+++ Quoted passage +++

Mesomorph Games: Winner's choice of one Mesomorph Games product.
Enginuity Games: A copy of their Spicy Dice game system. Incidentally, Enginuity is currently running the second Spicy Dice game design contest with a deadline of 30 June 2008 and a prize of $1000 plus publication in the next Spicy Dice rulebook.
Live Oak Games: A copy of their SiegeStones game system. Live Oak recently ran their own game design contest for SiegeStones.
Winged Elephant Designs: Winner's choice of one Winged Elephant Designs gamer's T-shirt or other item, customised with a message about the Good Portsmanship contest. WED may have some new piecepack designs soon to choose from as well.
Ron Hale-Evans: A Good Portsmanship certificate suitable for framing or pinning to the wall
Piecepack.org: Custody of the Piecepack Trophy Cloth, a card table tablecloth with a color piecepack suit emblem embroidered on each side. The Trophy Cloth passes from the winner of one contest to the winner of the next, with each signing and dating the cloth before passing it on at the close of the next competition.
The winner also receives the opportunity to define and judge the next piecepack game design competition and arrange for the prizes. However, agreement to this is not a requirement for entry, and the winner may decline or suggest another judge.
The following rules are for the legal protection of the authors, the piecepack community, and me. Basically, if it's legal, it's OK to enter in the contest.
You may port a copyrighted game, but not a patented one. Copyright covers only the expression of a game, such as the graphical artwork, the text of the rules, and so on. Patents cover the idea behind a game, so porting a patented game is illegal, because the idea would stay the same.
If you port a copyrighted game, you must completely rewrite the rules in your own words. The original text of the rules is covered by the copyright, so it is illegal to copy it and simply change a few words to apply to the piecepack (besides, that wouldn't be a very good port).
If porting proprietary games makes you uncomfortable, feel free to port a traditional game from the public domain. No preference will be given to ports of proprietary games over ports of public domain ones, or vice versa. Example: All else being equal, a port of Carcassonne will not be preferred to a port of Chess.
Here is an example of what I would consider a good port, and how you can do creative game design while porting an existing game.
Spam-O-Rama by Clark Rodeffer was an entry in the recent Mesomorph Games design contest, but could have been an entry in this one as well. Clark writes, "Clans is one of my favorite short filler games from one of my favorite contemporary game designers, Leo Colovini. Spam-O-Rama began as a piecepack adaptation of Clans but gradually diverged from that path."

+++ Dataset excerpts +++

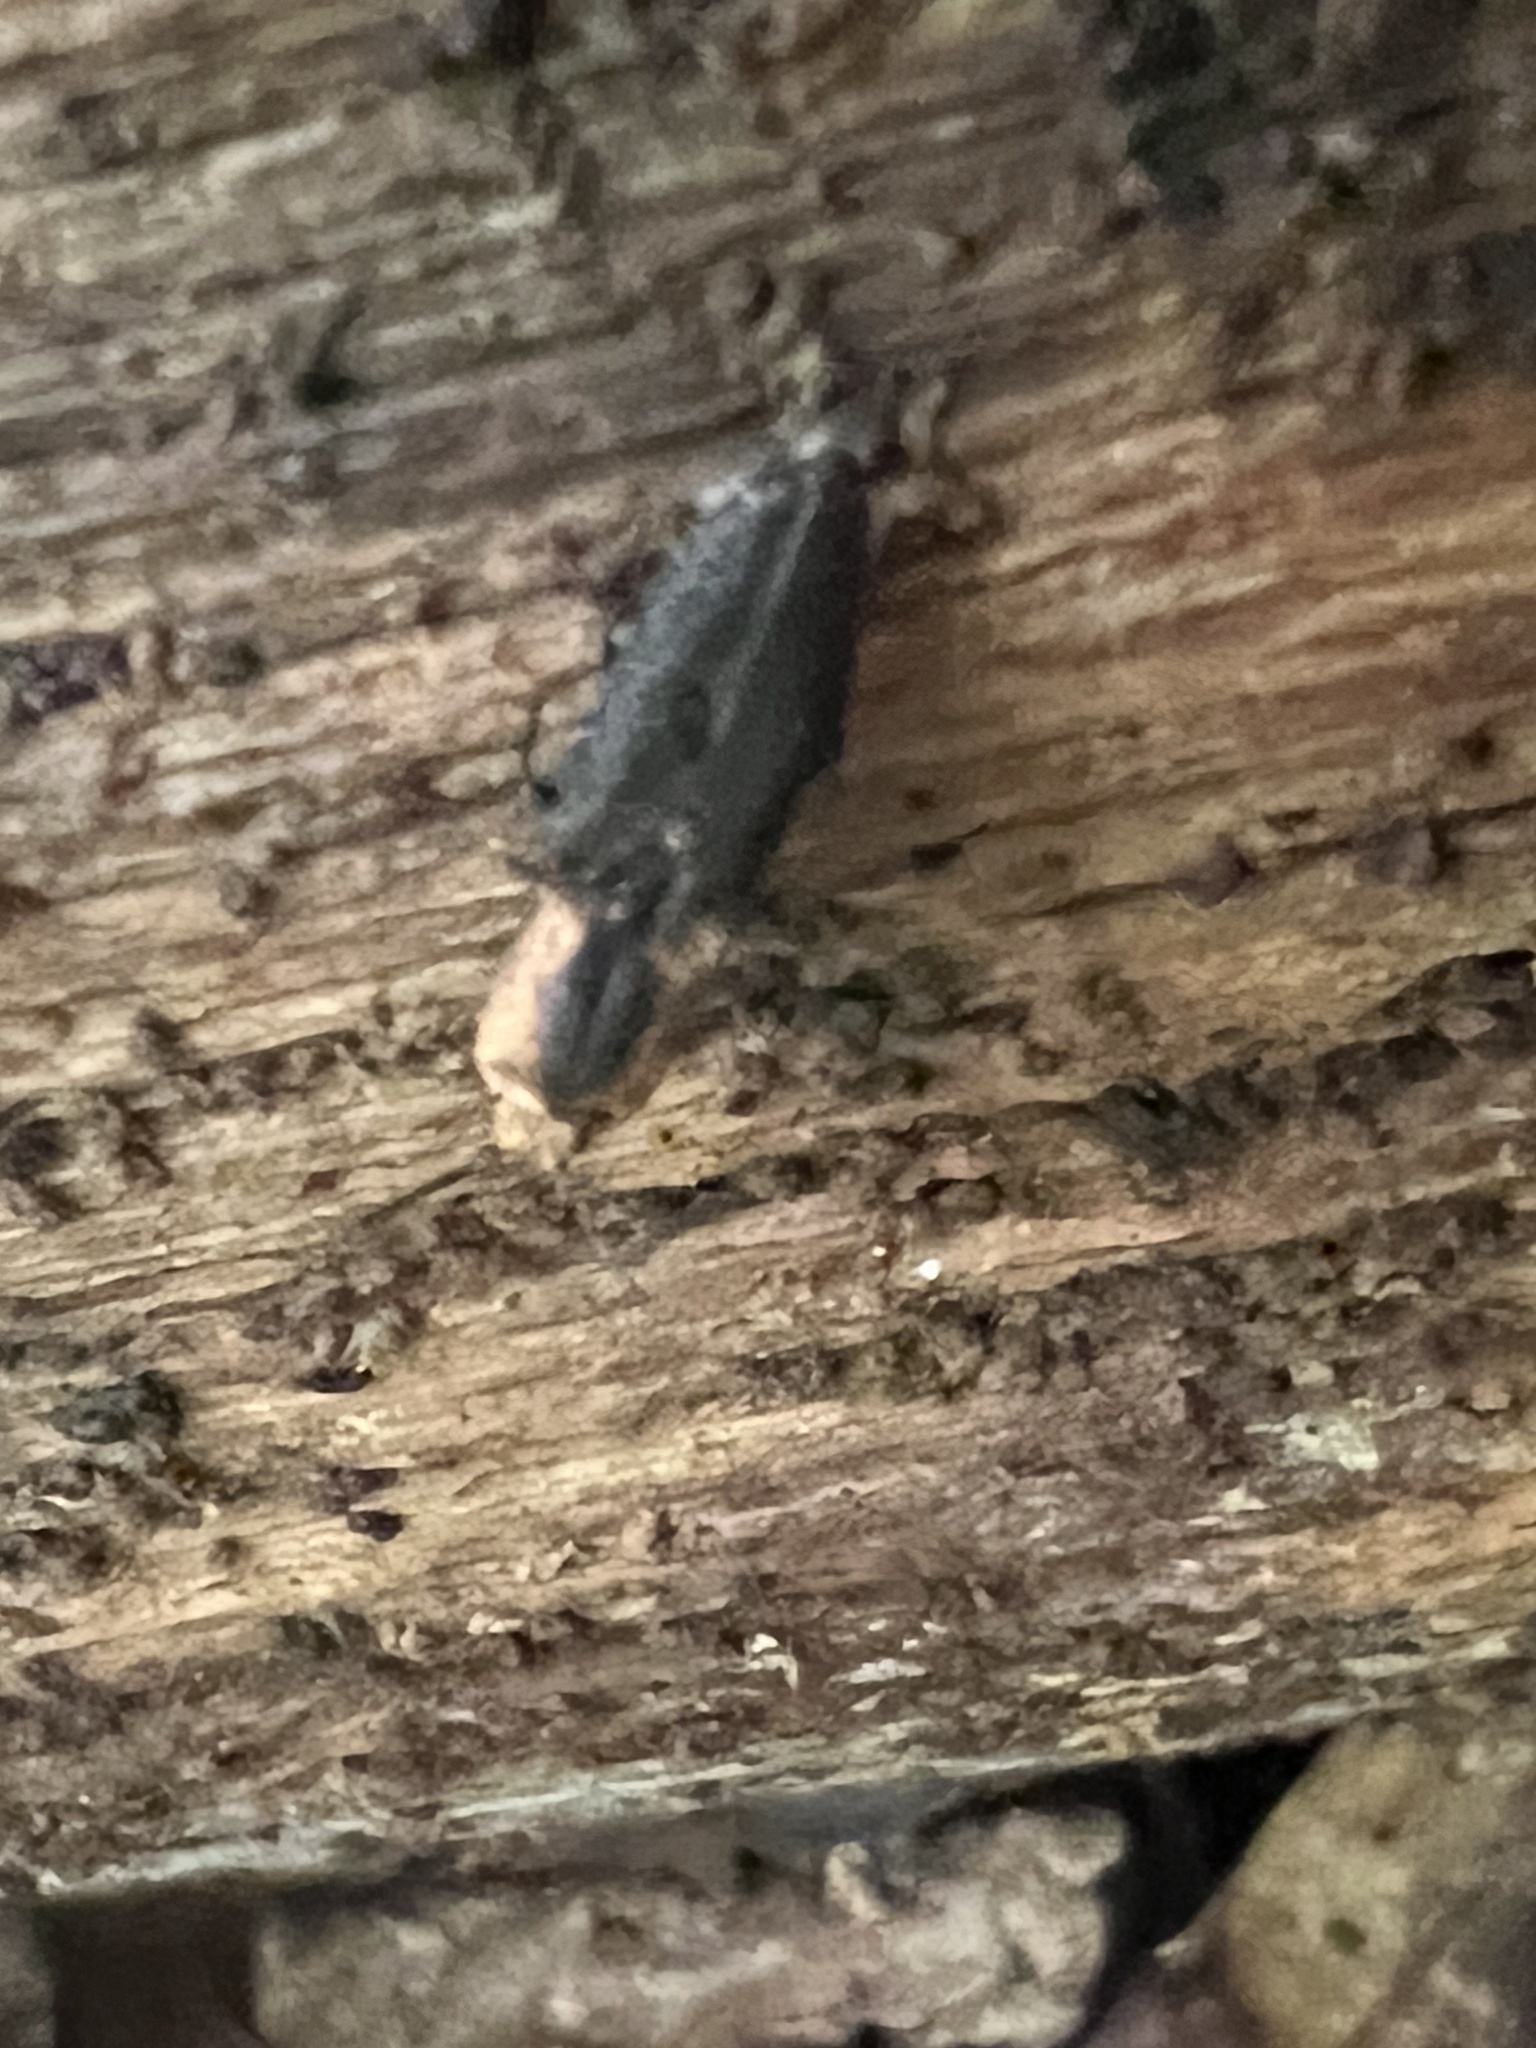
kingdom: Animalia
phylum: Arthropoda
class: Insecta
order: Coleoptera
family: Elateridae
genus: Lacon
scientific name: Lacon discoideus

+++

## Actions to take
1 - In the piecepack contest text, what is the deadline for the second Spicy Dice game design contest?
2 - Decide whether each statement agrees with the piecepack contest text, and quote the words of the text that settle it:
(a) Porting a patented game is allowed in the contest.
(b) Ports of public domain games get the same preference as ports of proprietary games.
(c) An entrant must agree to judge the next competition if they win.
3 - Please resume the piecepack contest text after its last sentence.

## Activity answers
1 - 30 June 2008

2 -
(a) No: "You may port a copyrighted game, but not a patented one."
(b) Yes: "No preference will be given to ports of proprietary games over ports of public domain ones, or vice versa."
(c) No: "However, agreement to this is not a requirement for entry, and the winner may decline or suggest another judge."

3 -
What's interesting to me about Spam-O-Rama is how it had to become a different game from Clans because of both the constraints and features of the piecepack. I imagine some of his design decisions ran something like this:
Piecepack tiles were used for the Spam-O-Rama board, rather than the custom-printed board that Clans uses. Clark did create a custom scoreboard, but pen and paper would have served almost as well.
Since the scoring mechanism of Clans is highly dependent on its special game board, a somewhat different scoring mechanism had to be found. Adding together the coin and tile values was a natural decision, given the structure of the piecepack.
Because players need to see the suit of the coins in play, the coins have to be played face-down, which hides their values.
Because coins are flat, it's natural to stack them when they're grouped together on tiles, hiding all coins in the stack except for the top one.
Because of the last two facts, a strong memory element emerges in Spam-O-Rama that is not present in Clans: players must remember both the values of coins they placed on the board and which suits each stack of coins contains. Failure to do so could mean defeat.
Thus, Spam-O-Rama (or at least my hypothetical reconstruction of Clark's design process) is a good example of how making very simple and natural design decisions when porting a game to the piecepack can lead to interesting emergent properties that were not in the original design.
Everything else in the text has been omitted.